SFTP Stream Reader

The SFTP Stream Reader component allows you to connect to an SFTP server and read data streams in real time. It supports authentication using either username and password or SSH key-based authentication and can process multiple file formats such as CSV, JSON, and XML.

Configuration Sections

The SFTP Stream Reader component configurations are organized into the following sections:

  • Basic Information

  • Meta Information

  • Resource Configuration

  • Connection Validation

Meta Information Configuration

Parameter
Description
Example
Required

Host

Hostname or IP address of the SFTP server.

sftp.example.com

Yes

Port

Port number for the SFTP server.

22

Yes

Username

Username for authentication.

datauser

Yes

Authentication

Authentication type. Options: Password or PEM/PPK File.

Password

Yes

Password

Password for authentication (if Password is selected).

********

Conditional

PEM/PPK File

SSH key file for authentication (if PEM/PPK is selected).
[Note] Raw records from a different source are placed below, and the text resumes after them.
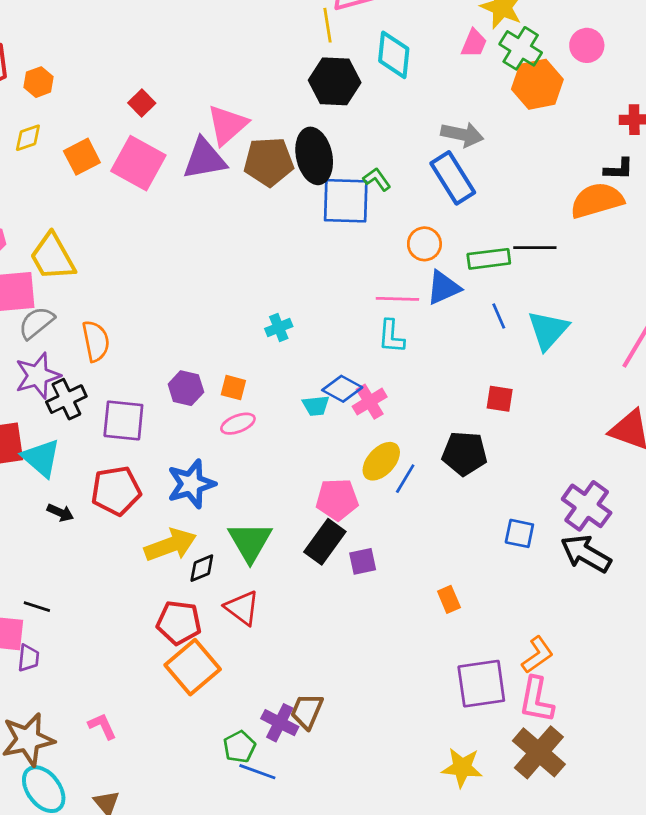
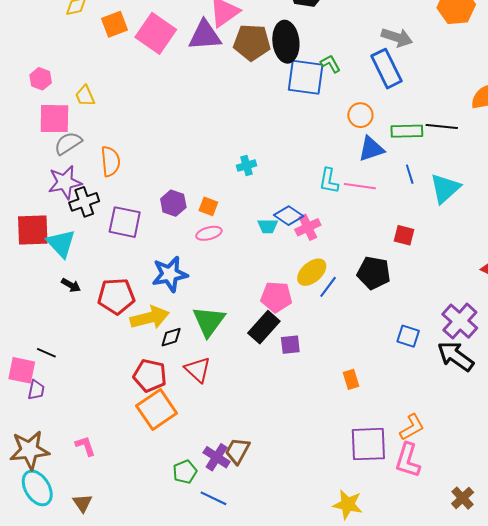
yellow trapezoid: (53, 257) -> (85, 96), size x0.6
pink line: (397, 299) -> (360, 186), moved
red pentagon: (116, 491) -> (116, 296), moved
brown cross: (539, 752) -> (463, 498), moved, size x0.6
blue line: (257, 772) -> (213, 498), moved

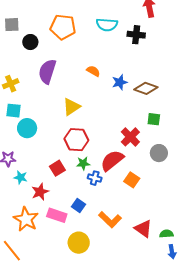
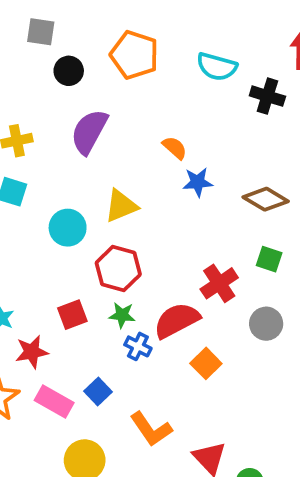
blue star: (120, 82) -> (198, 182), moved
cyan circle: (27, 128) -> (68, 228), moved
Must be uploaded via UI.

id_rsa.ppk

Conditional

Reader Path

Directory path on the SFTP server where the file(s) are located.

/data/incoming/

Yes

Channel

Streaming channel type. Only SFTP is supported.

SFTP

Yes

Add File Name

Include the file name in the output data.

true

Optional

File Type

Type of file being read. Options: CSV, JSON, XML.

CSV

Yes

File Metadata Topic

Kafka event name where file metadata will be sent.

sftp_metadata_event

Optional

Column Filter

Select specific columns to read. Optionally provide an alias and column type.

id AS employee_id, name STRING

Optional

File Type Configuration

CSV

When CSV is selected as the file type:

  • Header: Enable to use the first row as column headers.

  • Infer Schema: Enable to automatically detect the schema.

  • Schema: Optionally paste a Spark schema definition for the CSV.

Example Schema:

{
  "fields": [
    {"name": "id", "type": "integer"},
    {"name": "name", "type": "string"},
    {"name": "salary", "type": "double"}
  ]
}

JSON

When JSON is selected as the file type:

  • Multiline: Enable if the JSON file contains multiline records.

  • Charset: Specify the character encoding (e.g., UTF-8).

XML

When XML is selected as the file type, the following options are available:

  • Infer Schema: Enable to automatically detect column schema.

  • Path: Path of the XML file.

  • Root Tag: The root tag of the XML file.

  • Row Tags: The tag identifying rows/documents in the XML.

  • Join Row Tags: Enable to join multiple row tags.

File Metadata Handling

  • File Metadata Topic: Sends metadata (such as file name, size, timestamp) to a Kafka event stream for downstream processing.

Uploading and Downloading Schema

  • Upload File: Upload system files (CSV or JSON) for quick schema configuration.

  • Download Data (Schema): Download the schema structure in JSON format.

Example Configuration

Reading a CSV File

Host: sftp.example.com
Port: 22
Username: datauser
Authentication: Password
Password: ********
Reader Path: /data/incoming/sales.csv
File Type: CSV
Header: true
Infer Schema: true

Reading an XML File

Host: sftp.example.com
Port: 22
Username: datauser
Authentication: PEM/PPK
PEM/PPK File: id_rsa.ppk
Reader Path: /data/xml/invoices.xml
File Type: XML
Root Tag: invoices
Row Tags: invoice
Join Row Tags: false

Notes

  • Use Password authentication for quick setup; use PEM/PPK File for enhanced security.

  • Schema inference may impact performance for very large files; for production workloads, provide a schema explicitly.

  • The File Metadata Topic integration with Kafka allows real-time monitoring and downstream triggers.